• [Task directions]: Report every line in the rows below that contains the string "壁一面の本棚をDIYで". Case counts.

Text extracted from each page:
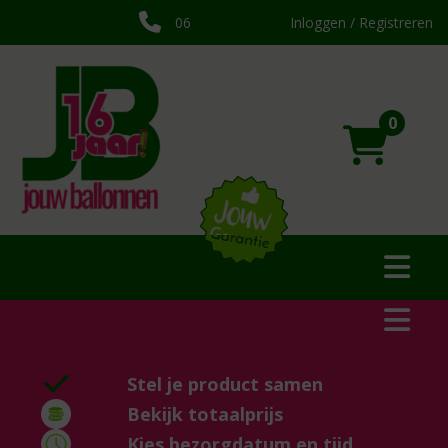
06
Inloggen / Registreren
0
Stel je product samen
Bekijk totaalprijs
Kies bezorgdatum en tijd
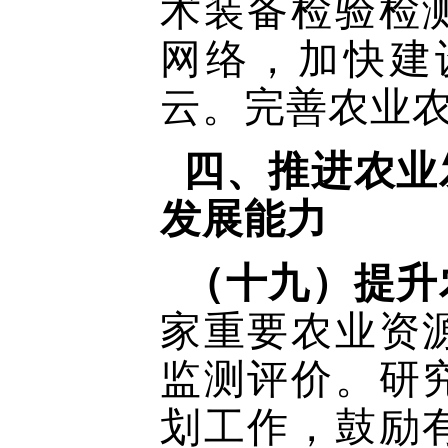
术装备检验检
网络，加快建
云。完善农业
四、推进农业
发展能力
（十九）提升
家重要农业资
监测评价。研
划工作，鼓励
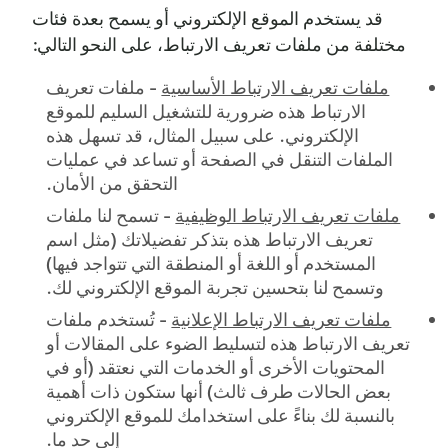
قد يستخدم الموقع الإلكتروني أو يسمح بعدة فئات
مختلفة من ملفات تعريف الارتباط، على النحو التالي:
ملفات تعريف الارتباط الأساسية
- ملفات تعريف
الارتباط هذه ضرورية للتشغيل السليم للموقع
الإلكتروني. على سبيل المثال، قد تسهل هذه
الملفات التنقل في الصفحة أو تساعد في عمليات
التحقق من الأمان.
ملفات تعريف الارتباط الوظيفية
- تسمح لنا ملفات
تعريف الارتباط هذه بتذكر تفضيلاتك (مثل اسم
المستخدم أو اللغة أو المنطقة التي تتواجد فيها)
وتسمح لنا بتحسين تجربة الموقع الإلكتروني لك.
ملفات تعريف الارتباط الإعلانية
- تُستخدم ملفات
تعريف الارتباط هذه لتسليط الضوء على المقالات أو
المحتويات الأخرى أو الخدمات التي نعتقد (أو في
بعض الحالات طرف ثالث) أنها ستكون ذات أهمية
بالنسبة لك بناءً على استخدامك للموقع الإلكتروني
إلى حد ما.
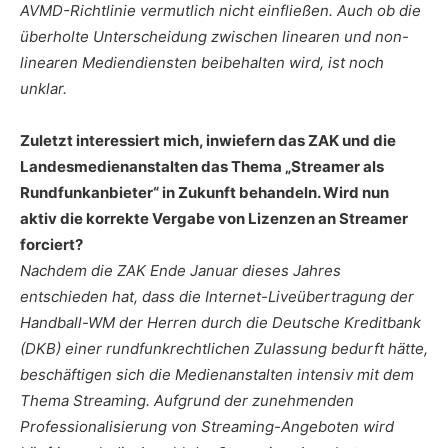
AVMD-Richtlinie vermutlich nicht einfließen. Auch ob die
überholte Unterscheidung zwischen linearen und non-
linearen Mediendiensten beibehalten wird, ist noch
unklar.
Zuletzt interessiert mich, inwiefern das ZAK und die
Landesmedienanstalten das Thema „Streamer als
Rundfunkanbieter“ in Zukunft behandeln. Wird nun
aktiv die korrekte Vergabe von Lizenzen an Streamer
forciert?
Nachdem die ZAK Ende Januar dieses Jahres
entschieden hat, dass die Internet-Liveübertragung der
Handball-WM der Herren durch die Deutsche Kreditbank
(DKB) einer rundfunkrechtlichen Zulassung bedurft hätte,
beschäftigen sich die Medienanstalten intensiv mit dem
Thema Streaming. Aufgrund der zunehmenden
Professionalisierung von Streaming-Angeboten wird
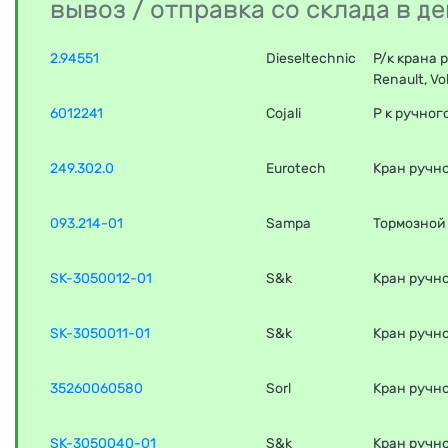
вывоз / отправка со склада в 
2.94551
Dieseltechnic
Р/к крана 
Renault, Vo
6012241
Cojali
Р к ручног
249.302.0
Eurotech
Кран ручн
093.214-01
Sampa
Тормозной
SK-3050012-01
S&k
Кран ручно
SK-3050011-01
S&k
Кран ручно
35260060580
Sorl
Кран ручно
SK-3050040-01
S&k
Кран ручно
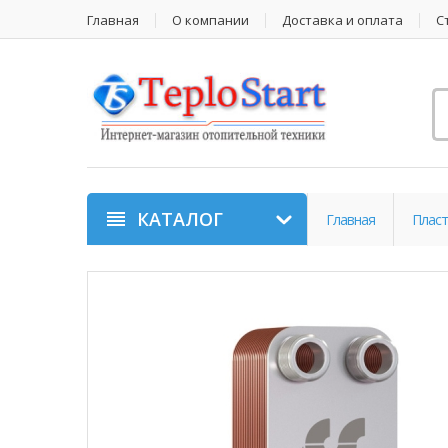
Главная
О компании
Доставка и оплата
С
КАТАЛОГ
Главная
Пласт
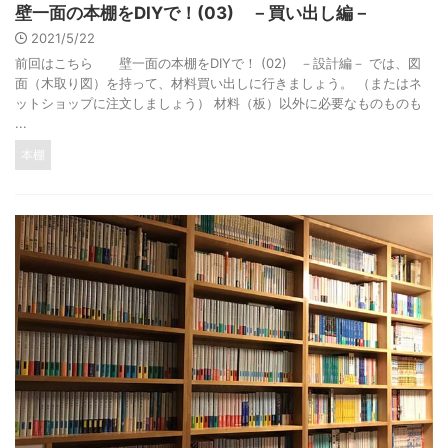
壁一面の本棚をDIYで！(03) －買い出し編－
2021/5/22
前回はこちら 壁一面の本棚をDIYで！ (02) －設計編－ では、図
面（木取り図）を持って、材料買い出しに行きましょう。 （またはネ
ットショップに注文しましょう） 材料（板）以外に必要なものものも
...
本棚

• [Solution for this problem]:
壁一面の本棚をDIYで！(03) －買い出し編－
前回はこちら 壁一面の本棚をDIYで！ (02) －設計編－ では、図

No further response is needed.